It’s too late! We’re all going to die!
So says the latest research to be published in the respected journal Environmental Research Letters.
OK. I might be jumping to a bit of a dramatic conclusion there. In fact, the study in question has shown that the levels of greenhouse gasses we have already pumped into the atmosphere have set us on an irreversible 1.1 metre sea level rise by the year 3000, and if we don’t cap the emissions as soon as possible, the sea will only continue to rise as the decades and millenia pass.
Maybe I wasn’t so far off after all.
“Ice sheets are very slow components in the climate system; they respond on time scales of thousands of years,” said co-author of the study Professor Philippe Huybrechts.
“Together with the long life-time of greenhouse gases in the atmosphere, this inertia is the real poison on the climate system: anything we do now that changes the forcing in the climate system will necessarily have long consequences for the ice sheets and sea level.”
The researchers found in all of their scenarios that the Greenland ice sheet was responsible for more than half of the sea level rise seen, with thermal expansion of the oceans as the second highest contributor, and the glaciers and ice making up only a small percentage.
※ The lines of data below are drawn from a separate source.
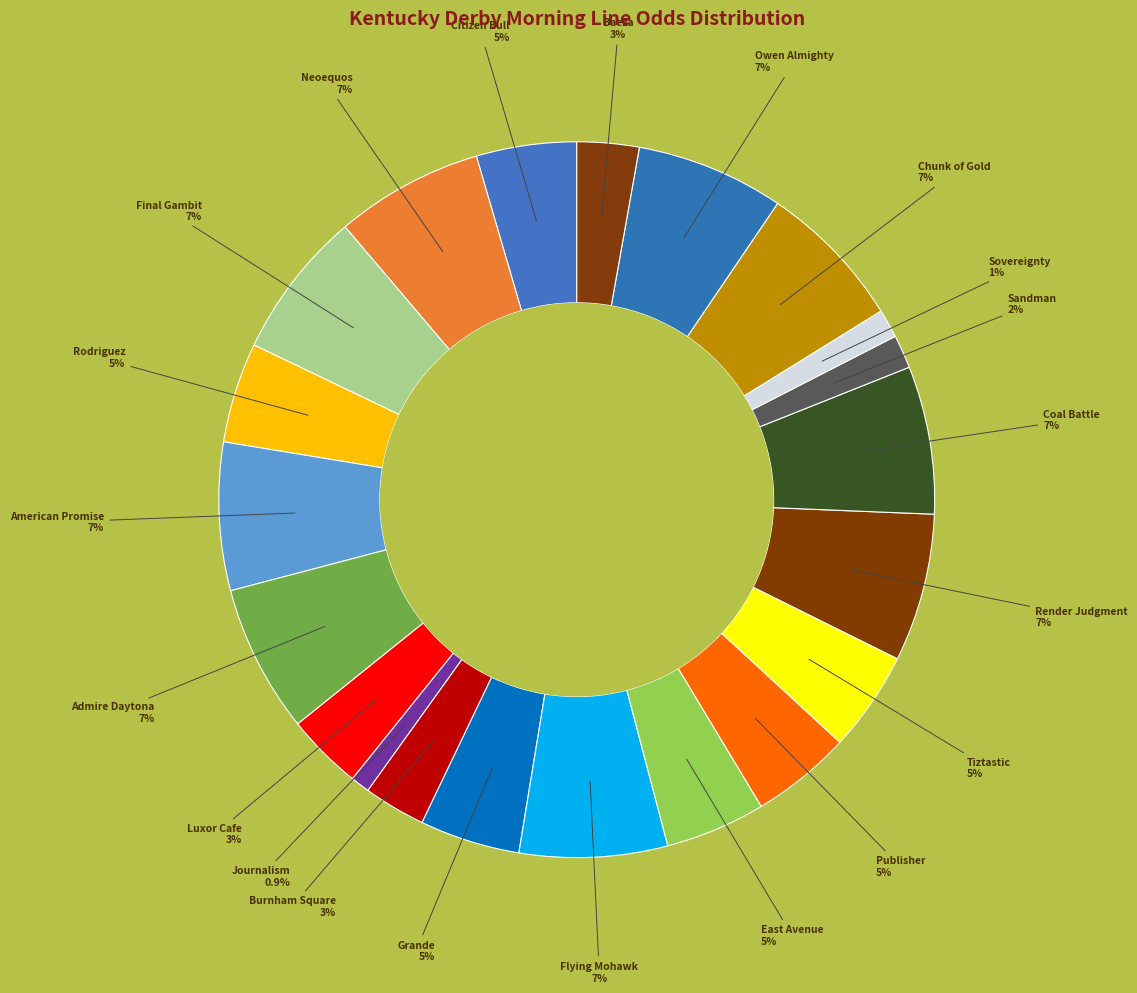

How many segments does this pie chart have?

21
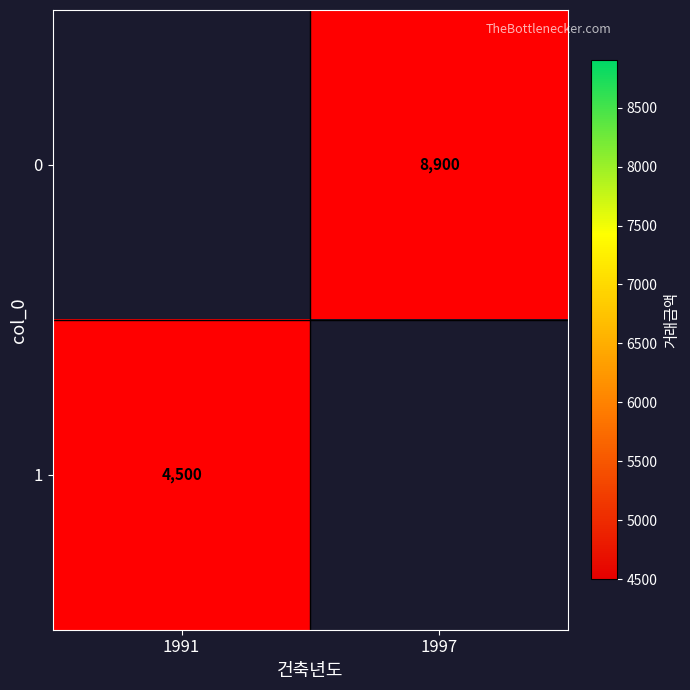

At which label does 0 reach its minimum?

1997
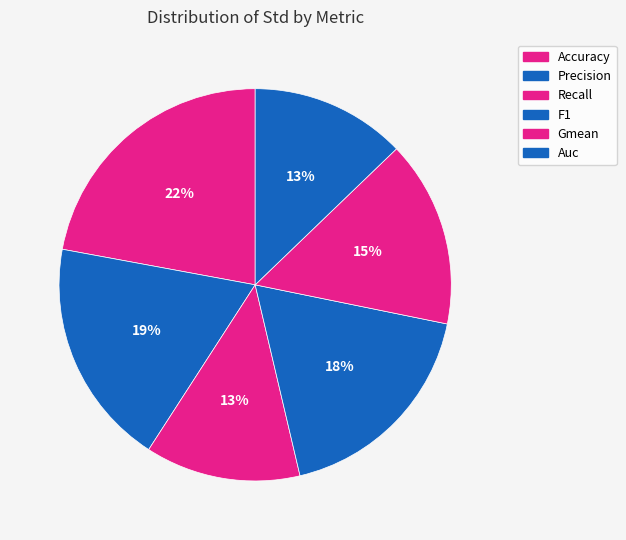

Do Gmean and Auc together represent more than half of the pie?

No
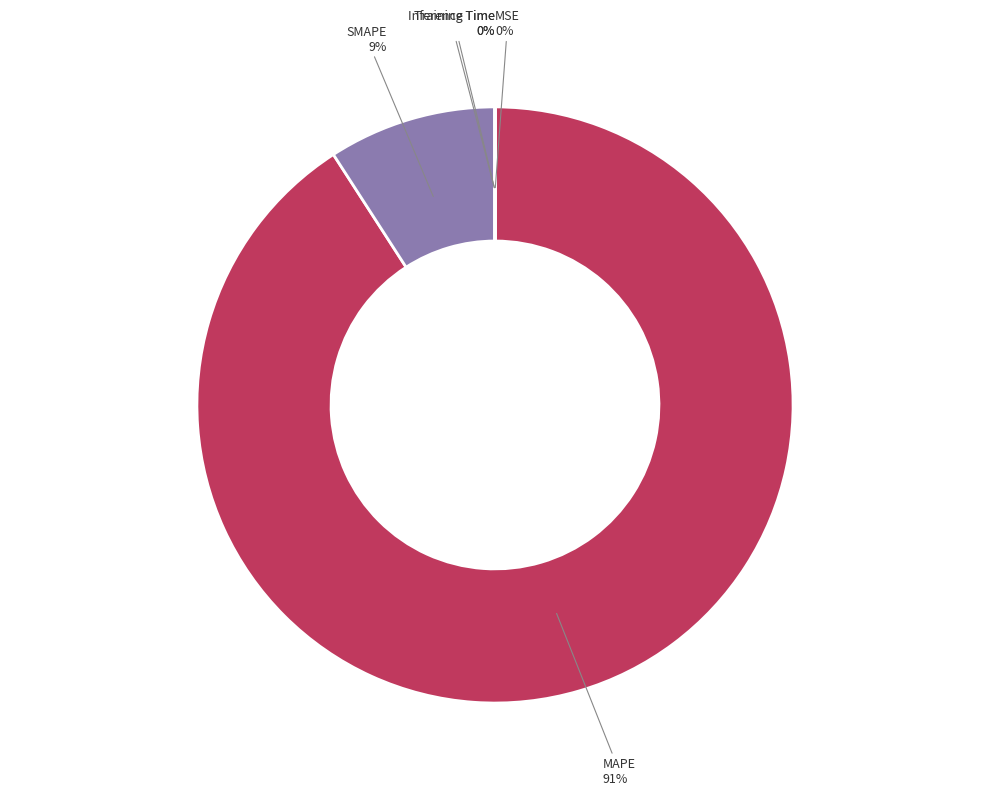

To the nearest percent, what is the average slice percentage?

20%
They believe that they are the first to have conducted a study that included glaciers, ice caps, the Greenland and Antarctica ice sheets, and thermal expansion of the oceans in a single projection of sea level rise.
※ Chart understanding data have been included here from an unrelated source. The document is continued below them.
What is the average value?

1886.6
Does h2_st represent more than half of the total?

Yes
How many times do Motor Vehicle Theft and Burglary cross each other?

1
An impressive feat, considering the difficulty of accounting for 200,000 individual glaciers and the sheer size of the polar ice sheets, both of which generally require massive amounts of computational power. The researchers used the modelling system called LOVECLIM.
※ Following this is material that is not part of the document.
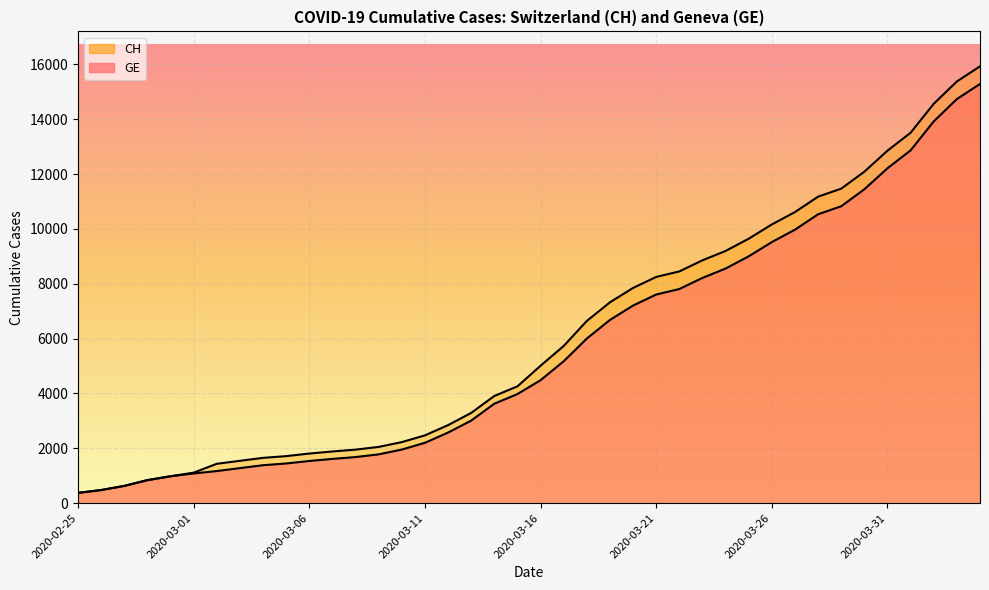

How many data points does each series have?

40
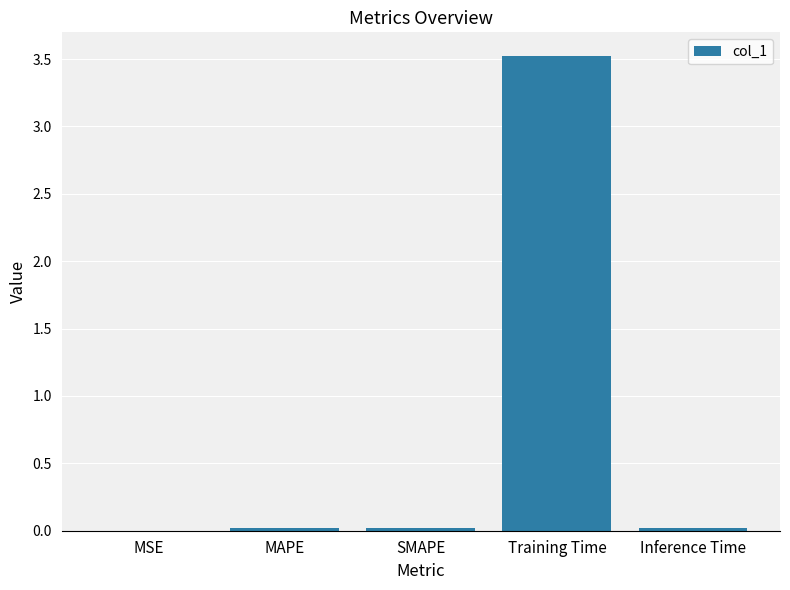

What is the sum of all values?

3.6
“Ultimately the current polar ice sheets store about 65 metres of equivalent sea level and if climatic warming will be severe and long-lasting all ice will eventually melt,” Professor Huybrechts continued.
“Mankind should limit the concentration of greenhouse gases at the lowest possible level as soon as possible. The only realistic option is a drastic reduction of the emissions. The lower the ultimate warming will be, the less severe the ultimate consequences will be.”